Abstract: Proteins are incredibly useful in medicine and industrial chemistry. Many of the most recent breakthroughs in cancer therapy are based on monoclonal antibody treatments. Yet, there are major difficulties that can act as deterrents in developments of such therapies. Sustained subcutaneous, oral or pulmonary deliveries of such therapeutics are limited by the poor stability, short half-life, and non-specific interactions between the therapeutic biomolecules (e.g. antibody) and the delivery vehicle. Similarly, usage of proteins as enzymes in processes is limited by poor stability, short half-life, and difficulties with reusability. With growing usage of proteins as pharmaceuticals and biocatalysts, and apparent shortcomings in both fields, there is a growing need to design materials that are protein compatible and can improve protein stability. The key to successfully utilizing proteins as therapeutics, biocatalysts or biosensors is to maintain their conformation and function. There is emerging evidence that biomimetic, biocompatible zwitterionic polymers can prevent non-specific interactions within proteins systems and increase protein stability. For the purpose of protein delivery, a biodegradable zwitterionic poly(carboxybetaine) based microscale hydrogel (microgel) was synthesized. The resulting microgels were characterized via FTIR, diffusion NMR, SANS, and cell culture studies. We examined a novel post-fabrication technique that resulted in effective loading of IgG in the microgels. The released antibodies (especially from the high crosslinked microgels) proved to be completely active and able to bind with antibody receptors. Furthermore, for the purpose of protein immobilization, reaction a scheme was developed and studied for covalent immobilization of the protein (α-chymotrypsin) (ChT) within the zwitterionic microscale hydrogels. This research paves the way for designing protein delivery vectors as well as fabrication of enzyme immobilized materials with extended enzyme lifetime and activity.
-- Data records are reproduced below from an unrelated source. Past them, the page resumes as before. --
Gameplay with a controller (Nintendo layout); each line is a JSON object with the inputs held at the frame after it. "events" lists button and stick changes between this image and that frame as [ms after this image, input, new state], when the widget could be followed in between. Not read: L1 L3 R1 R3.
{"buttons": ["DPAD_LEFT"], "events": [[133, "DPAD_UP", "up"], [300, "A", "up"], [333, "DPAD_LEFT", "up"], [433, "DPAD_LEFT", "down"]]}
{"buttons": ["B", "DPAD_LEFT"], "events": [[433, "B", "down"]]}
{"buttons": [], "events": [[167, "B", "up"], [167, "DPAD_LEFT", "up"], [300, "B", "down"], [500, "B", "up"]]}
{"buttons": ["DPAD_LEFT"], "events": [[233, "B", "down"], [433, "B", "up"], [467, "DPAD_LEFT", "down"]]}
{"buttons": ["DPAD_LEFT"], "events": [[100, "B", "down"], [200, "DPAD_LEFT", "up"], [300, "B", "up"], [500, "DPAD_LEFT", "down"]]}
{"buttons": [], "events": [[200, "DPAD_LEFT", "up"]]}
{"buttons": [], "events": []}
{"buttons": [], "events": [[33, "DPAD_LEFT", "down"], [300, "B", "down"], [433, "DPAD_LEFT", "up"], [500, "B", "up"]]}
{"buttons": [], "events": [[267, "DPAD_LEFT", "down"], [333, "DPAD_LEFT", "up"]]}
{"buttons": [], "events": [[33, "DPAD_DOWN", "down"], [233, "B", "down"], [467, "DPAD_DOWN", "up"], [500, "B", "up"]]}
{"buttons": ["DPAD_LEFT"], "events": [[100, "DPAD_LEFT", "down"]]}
Bio: Dr. Clint P. Aichele is an Associate Professor and Lew Ward Faculty Fellow in the School of Chemical Engineering at Oklahoma State University. Dr. Aichele’s research is in the area of colloids and interfacial phenomena with specific applications in gas/liquid separation, emulsions, enhanced oil recovery, distillation, and flow assurance. His work specifically focuses on engineering interfaces to solve separation challenges in complex fluids. Dr. Aichele received his B.S. in Chemical Engineering from OSU in 2004 and Ph.D. from Rice University in 2009. Dr. Aichele worked at ConocoPhillips as a Research Engineer for 3 years in the CO2 Capture and Avoidance group prior to joining the faculty at Oklahoma State University.


Professor Zhenan Bao

Our next Chemistry Seminar Speaker of our Spring Series is Professor Zhenan Bao, K.K. Lee Professor and Department Chair in the Department of Chemical Engineering, Standford University. Professor Bao is also a Courtesy Professor in the Department of Chemistry and Department of Materials Science and Engineering while also holding the title of Director of Stanford Wearable Electronics Initiative (eWEAR). Professor Bao will be speaking on “Skin-Inspired Organic Electronics.” The seminar will start at 3:00 pm, Friday, March 19th, via Zoom.

Abstract: Skin is the body’s largest organ, and is responsible for the transduction of a vast amount of information. This conformable, stretchable, self-healable and biodegradable material simultaneously collects signals from external stimuli that translate into information such as pressure, pain, and temperature. The development of electronic materials, inspired by the complexity of this organ is a tremendous, unrealized materials challenge. However, the advent of organic-based electronic materials may offer a potential solution to this longstanding problem. Over the past decade, we have developed materials design concepts to add skin-like functions to organic electronic materials without compromising their electronic properties. These new materials and new devices enabled arrange of new applications in medical devices, robotics and wearable electronics. In this talk, I will discuss several projects related to engineering conductive materials and developing fabrication methods to allow electronics with effective electrical interfaces with biological systems, through tuning their electrical as well as mechanical properties. The end result is a soft electrical interface that has both low interfacial impedance as well as match mechanical properties with biological tissue. Several new concepts, such as “morphing electronics” and “genetically targeted chemical assembly – GTCA” will be presented.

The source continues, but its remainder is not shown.